# Leaving for Vacation



## LPearcey (Sep 14, 2013)

Our little Hav "Cubby" is 6 months old. He's a little spoiled as he is rarely left alone. If he is it's just for us to go shopping, or somewhere where he can't come with us for a short period of time. When he is left at home even if there is someone at home such as a family friend, relative etc. he will sit by the door and howl and whine for us. He might quiet down but is clearly unsettled and anxious. We are leaving for a one week vacation in February. Cubby will be staying at home with very familiar family members who are currently renting our basement, but I am worried that he will be extremely stressed while we are gone and possibly get ill. Is there anything I can do to help ease his separation anxiety from myself, my husband and our boys?

Sent from Petguide.com Free App


----------



## Colbie (Feb 9, 2013)

How about having him spend more time with your family member who will be watching him before the vacation. Start with a short period of time and gradually increase until he is comfortable with them.


----------



## Thumper (Feb 18, 2007)

Leave something that smells like you to comfort him, your pillow/pillow case, a blanket that you use. Gucci is the same way, honestly, I"m afraid to leave her with any friends because I'm not sure if they will still wanna be friends when we'd get back because she'd drive them bonkers crying for me.. I have left her a few times for short trips with family at home and she will still go sit at the door all night and wait for me to come home (so sad)...but she will sleep on my pillow and comforter.

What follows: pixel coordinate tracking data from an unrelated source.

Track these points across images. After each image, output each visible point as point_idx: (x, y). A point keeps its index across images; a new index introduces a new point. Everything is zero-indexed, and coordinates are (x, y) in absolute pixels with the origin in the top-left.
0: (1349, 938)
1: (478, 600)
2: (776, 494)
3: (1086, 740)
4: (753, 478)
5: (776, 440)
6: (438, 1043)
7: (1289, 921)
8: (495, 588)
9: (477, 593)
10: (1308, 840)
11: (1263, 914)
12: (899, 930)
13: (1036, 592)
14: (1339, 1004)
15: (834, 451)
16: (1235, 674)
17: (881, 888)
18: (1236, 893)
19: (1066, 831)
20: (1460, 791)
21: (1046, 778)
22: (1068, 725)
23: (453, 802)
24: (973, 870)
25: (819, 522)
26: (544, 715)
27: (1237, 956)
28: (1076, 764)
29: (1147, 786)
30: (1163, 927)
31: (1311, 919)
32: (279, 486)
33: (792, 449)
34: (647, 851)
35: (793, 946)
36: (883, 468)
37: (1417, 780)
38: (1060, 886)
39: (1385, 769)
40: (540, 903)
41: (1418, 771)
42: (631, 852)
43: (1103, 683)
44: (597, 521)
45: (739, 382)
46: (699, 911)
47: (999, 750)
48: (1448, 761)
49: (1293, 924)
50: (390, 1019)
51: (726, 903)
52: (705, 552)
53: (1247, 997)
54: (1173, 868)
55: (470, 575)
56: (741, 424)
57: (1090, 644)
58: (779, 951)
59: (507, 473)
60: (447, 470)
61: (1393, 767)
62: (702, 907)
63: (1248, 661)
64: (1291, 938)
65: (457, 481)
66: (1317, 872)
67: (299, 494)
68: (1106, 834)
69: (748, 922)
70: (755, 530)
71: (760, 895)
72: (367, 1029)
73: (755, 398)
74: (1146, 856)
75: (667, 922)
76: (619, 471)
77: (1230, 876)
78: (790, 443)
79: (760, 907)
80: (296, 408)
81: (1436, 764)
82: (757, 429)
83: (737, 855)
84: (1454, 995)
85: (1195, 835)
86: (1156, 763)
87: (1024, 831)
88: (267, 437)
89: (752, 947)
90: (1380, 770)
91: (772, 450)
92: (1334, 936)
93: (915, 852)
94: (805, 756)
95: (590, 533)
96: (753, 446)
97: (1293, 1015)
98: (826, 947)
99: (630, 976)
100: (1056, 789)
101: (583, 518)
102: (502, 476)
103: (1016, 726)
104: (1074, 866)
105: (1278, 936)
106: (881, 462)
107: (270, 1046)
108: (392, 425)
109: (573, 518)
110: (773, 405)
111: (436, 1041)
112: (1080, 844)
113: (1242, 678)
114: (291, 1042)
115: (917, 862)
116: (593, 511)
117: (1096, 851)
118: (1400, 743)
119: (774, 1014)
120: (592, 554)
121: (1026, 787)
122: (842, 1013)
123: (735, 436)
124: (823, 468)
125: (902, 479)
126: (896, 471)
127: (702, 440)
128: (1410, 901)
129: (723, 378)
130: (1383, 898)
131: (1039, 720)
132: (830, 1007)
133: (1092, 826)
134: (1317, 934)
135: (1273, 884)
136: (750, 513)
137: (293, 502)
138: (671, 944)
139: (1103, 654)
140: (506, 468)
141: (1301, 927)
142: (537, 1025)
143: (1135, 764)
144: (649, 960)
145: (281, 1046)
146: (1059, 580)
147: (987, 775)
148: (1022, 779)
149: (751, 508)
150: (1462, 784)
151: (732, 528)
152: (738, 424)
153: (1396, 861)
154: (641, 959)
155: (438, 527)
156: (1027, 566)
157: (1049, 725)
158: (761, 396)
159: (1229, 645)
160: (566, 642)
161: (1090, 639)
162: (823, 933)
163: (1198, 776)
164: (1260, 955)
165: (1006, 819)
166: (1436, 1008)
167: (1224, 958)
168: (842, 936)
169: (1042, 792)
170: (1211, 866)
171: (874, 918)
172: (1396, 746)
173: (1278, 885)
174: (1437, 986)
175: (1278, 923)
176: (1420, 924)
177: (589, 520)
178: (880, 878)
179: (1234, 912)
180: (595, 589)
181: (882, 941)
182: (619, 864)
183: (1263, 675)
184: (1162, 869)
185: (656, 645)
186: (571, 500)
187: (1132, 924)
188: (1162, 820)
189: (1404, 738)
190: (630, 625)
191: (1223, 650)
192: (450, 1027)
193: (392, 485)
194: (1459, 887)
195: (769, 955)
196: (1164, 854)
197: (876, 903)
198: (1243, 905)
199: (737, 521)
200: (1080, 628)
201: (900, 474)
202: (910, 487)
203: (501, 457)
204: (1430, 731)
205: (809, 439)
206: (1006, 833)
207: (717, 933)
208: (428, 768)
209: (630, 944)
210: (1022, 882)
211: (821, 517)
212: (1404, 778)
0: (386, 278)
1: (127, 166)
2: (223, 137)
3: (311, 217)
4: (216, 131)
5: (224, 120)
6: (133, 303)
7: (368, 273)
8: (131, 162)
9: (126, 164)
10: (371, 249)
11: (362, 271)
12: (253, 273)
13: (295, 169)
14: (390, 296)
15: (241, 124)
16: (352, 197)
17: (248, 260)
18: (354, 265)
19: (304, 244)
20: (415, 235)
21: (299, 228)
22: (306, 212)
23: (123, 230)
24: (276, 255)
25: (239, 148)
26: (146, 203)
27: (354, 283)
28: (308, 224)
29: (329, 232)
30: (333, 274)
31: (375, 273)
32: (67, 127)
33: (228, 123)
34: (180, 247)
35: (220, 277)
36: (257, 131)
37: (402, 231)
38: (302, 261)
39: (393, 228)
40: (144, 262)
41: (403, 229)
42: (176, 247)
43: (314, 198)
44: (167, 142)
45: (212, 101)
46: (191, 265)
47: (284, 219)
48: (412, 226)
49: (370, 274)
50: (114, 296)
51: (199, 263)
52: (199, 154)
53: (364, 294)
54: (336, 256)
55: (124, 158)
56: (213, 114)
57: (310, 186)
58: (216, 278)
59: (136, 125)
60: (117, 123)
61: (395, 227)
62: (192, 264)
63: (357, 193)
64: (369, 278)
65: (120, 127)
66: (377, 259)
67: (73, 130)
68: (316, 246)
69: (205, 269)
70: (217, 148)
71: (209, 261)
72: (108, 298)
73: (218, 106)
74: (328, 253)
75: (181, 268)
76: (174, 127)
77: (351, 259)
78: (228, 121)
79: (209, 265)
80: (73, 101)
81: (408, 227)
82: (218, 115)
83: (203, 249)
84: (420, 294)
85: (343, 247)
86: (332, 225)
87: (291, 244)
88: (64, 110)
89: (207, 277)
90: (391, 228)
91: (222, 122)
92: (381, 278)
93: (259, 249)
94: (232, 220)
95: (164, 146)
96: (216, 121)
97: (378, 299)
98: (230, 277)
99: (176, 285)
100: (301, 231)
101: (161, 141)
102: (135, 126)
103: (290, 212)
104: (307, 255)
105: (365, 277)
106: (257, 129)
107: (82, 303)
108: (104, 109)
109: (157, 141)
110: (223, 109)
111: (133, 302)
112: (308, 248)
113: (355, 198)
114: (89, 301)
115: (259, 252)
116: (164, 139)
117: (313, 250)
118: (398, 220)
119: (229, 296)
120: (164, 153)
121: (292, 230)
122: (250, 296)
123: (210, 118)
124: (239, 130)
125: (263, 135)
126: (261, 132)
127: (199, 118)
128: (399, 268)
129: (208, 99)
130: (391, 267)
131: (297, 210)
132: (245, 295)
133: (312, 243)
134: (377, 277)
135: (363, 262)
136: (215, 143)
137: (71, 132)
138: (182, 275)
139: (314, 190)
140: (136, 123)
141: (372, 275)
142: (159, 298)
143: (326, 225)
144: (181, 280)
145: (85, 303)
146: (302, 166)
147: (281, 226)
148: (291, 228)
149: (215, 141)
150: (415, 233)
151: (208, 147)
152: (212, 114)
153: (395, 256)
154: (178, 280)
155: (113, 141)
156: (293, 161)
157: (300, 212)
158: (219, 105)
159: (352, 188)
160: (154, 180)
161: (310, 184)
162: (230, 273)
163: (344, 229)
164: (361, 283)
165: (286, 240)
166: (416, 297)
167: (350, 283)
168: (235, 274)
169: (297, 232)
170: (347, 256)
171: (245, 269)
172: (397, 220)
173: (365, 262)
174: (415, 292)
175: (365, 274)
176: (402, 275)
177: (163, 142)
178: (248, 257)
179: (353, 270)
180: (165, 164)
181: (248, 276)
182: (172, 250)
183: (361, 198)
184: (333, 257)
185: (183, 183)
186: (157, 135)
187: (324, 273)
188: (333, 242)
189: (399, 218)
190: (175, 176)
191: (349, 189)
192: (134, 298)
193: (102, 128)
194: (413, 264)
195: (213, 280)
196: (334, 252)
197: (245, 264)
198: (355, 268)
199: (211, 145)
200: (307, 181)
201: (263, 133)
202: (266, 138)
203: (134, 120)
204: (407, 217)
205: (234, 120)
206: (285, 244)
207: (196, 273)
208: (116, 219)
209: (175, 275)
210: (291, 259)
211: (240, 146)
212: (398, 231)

Most trips we just take her and put her in the stroller when we go out, so that'd make it even worse if I left her now, her having have been on the last several trips..I've created a monster, no doubt.

Kara


----------



## krandall (Jun 11, 2009)

Colbie said:


> How about having him spend more time with your family member who will be watching him before the vacation. Start with a short period of time and gradually increase until he is comfortable with them.


And to add to this, I'd start having them do fun and stimulating things with him&#8230; not only caring for him, but, even when you are home, taking him for walks without you, taking him out in the yard to play without you, since they live in your home, even turn over all his feeding to them if you can. Anything to make them seem like the most fun people in the world!

Kodi doesn't stay with other people that often, but we've made sure that he enjoys those people so much that he thinks "PARTY TIME!!!" when we drive up to their house!!!  He's still thrilled to see us when we return, but he has a grand time with them.

But you have to really WORK at it ahead of time for it to be something the dog looks forward to instead of getting stressed about. It doesn't happen on its own&#8230; especially for the clingier types.


----------